Items listed in a dataset
--- Begin ---

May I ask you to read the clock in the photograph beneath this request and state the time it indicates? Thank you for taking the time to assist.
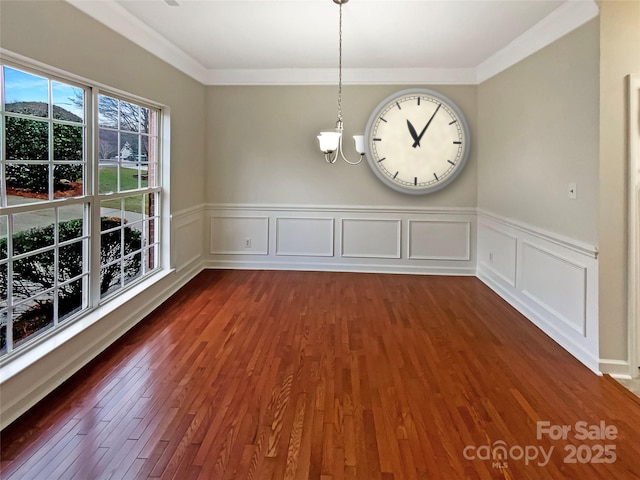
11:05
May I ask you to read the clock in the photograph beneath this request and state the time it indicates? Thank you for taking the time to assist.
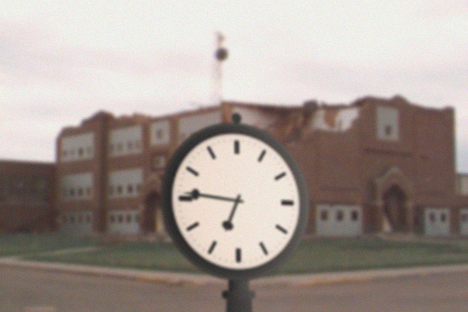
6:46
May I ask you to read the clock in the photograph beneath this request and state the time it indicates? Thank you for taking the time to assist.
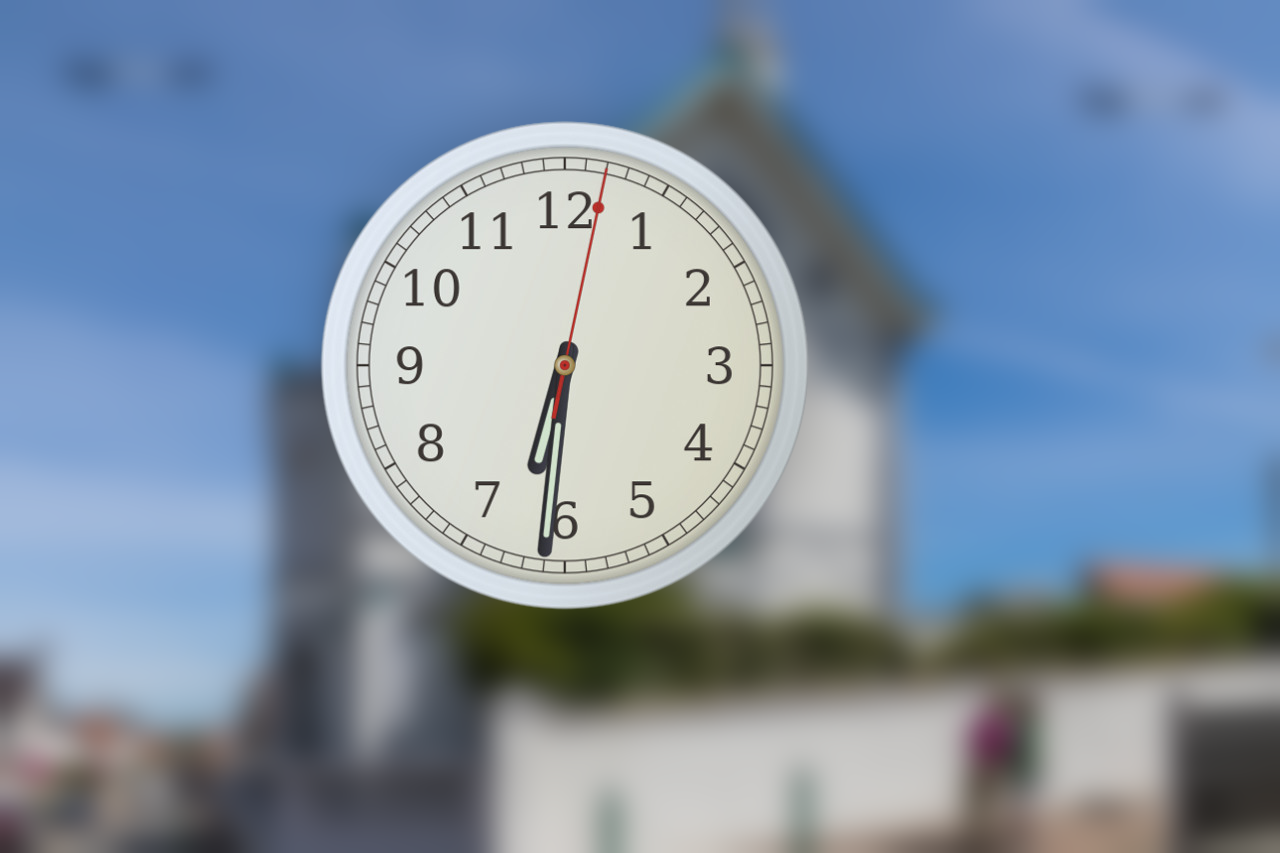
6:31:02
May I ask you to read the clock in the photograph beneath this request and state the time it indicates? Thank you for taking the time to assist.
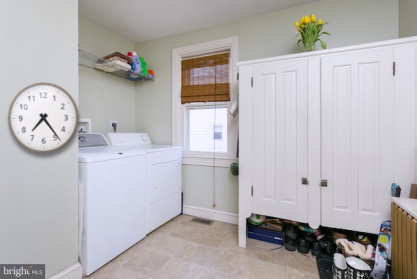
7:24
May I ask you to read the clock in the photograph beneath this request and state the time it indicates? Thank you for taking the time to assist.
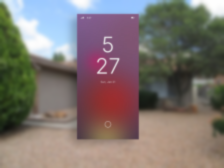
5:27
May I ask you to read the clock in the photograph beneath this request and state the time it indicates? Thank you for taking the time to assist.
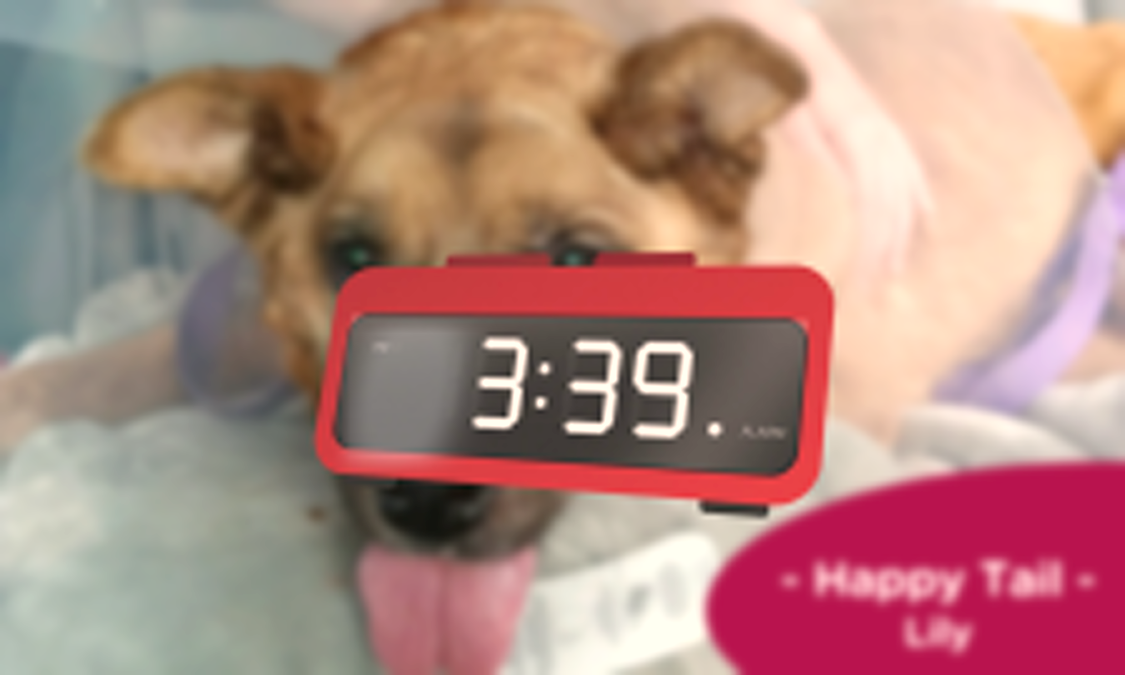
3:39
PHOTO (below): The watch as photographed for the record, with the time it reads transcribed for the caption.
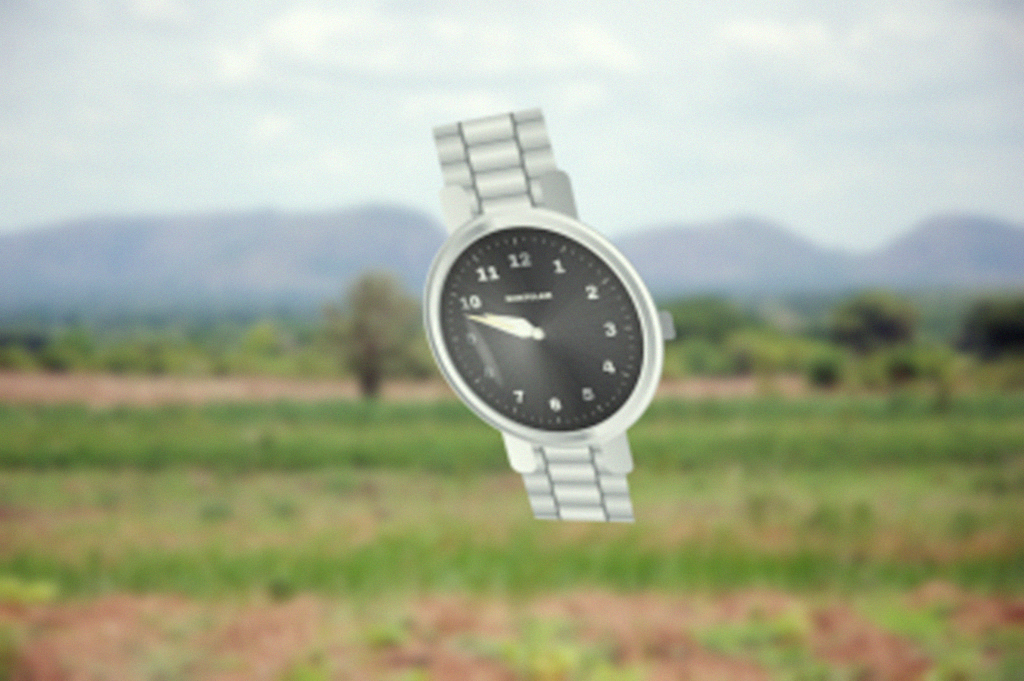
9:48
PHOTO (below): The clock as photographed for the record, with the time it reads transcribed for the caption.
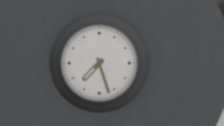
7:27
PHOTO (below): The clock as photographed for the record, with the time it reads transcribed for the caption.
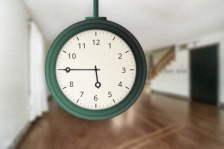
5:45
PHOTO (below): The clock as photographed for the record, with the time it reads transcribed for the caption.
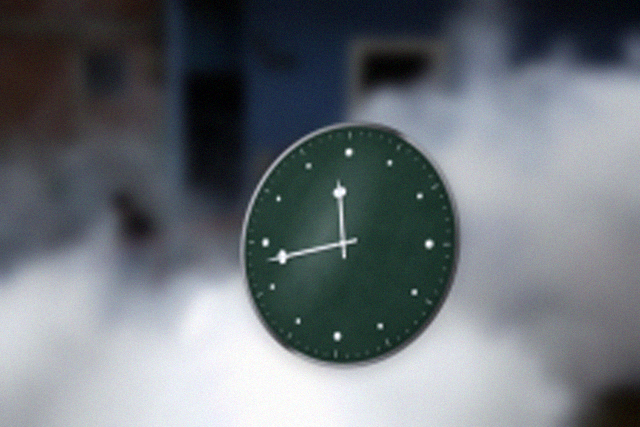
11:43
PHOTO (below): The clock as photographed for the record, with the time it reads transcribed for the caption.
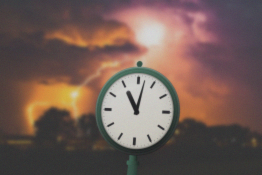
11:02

--- End ---

§ The task
Rewrite all of the material with every "clock" changed to "timepiece" and nothing else altered. Leave the pictures out.

§ Exercise answer
May I ask you to read the timepiece in the photograph beneath this request and state the time it indicates? Thank you for taking the time to assist.
11:05
May I ask you to read the timepiece in the photograph beneath this request and state the time it indicates? Thank you for taking the time to assist.
6:46
May I ask you to read the timepiece in the photograph beneath this request and state the time it indicates? Thank you for taking the time to assist.
6:31:02
May I ask you to read the timepiece in the photograph beneath this request and state the time it indicates? Thank you for taking the time to assist.
7:24
May I ask you to read the timepiece in the photograph beneath this request and state the time it indicates? Thank you for taking the time to assist.
5:27
May I ask you to read the timepiece in the photograph beneath this request and state the time it indicates? Thank you for taking the time to assist.
3:39
PHOTO (below): The watch as photographed for the record, with the time it reads transcribed for the caption.
9:48
PHOTO (below): The timepiece as photographed for the record, with the time it reads transcribed for the caption.
7:27
PHOTO (below): The timepiece as photographed for the record, with the time it reads transcribed for the caption.
5:45
PHOTO (below): The timepiece as photographed for the record, with the time it reads transcribed for the caption.
11:43
PHOTO (below): The timepiece as photographed for the record, with the time it reads transcribed for the caption.
11:02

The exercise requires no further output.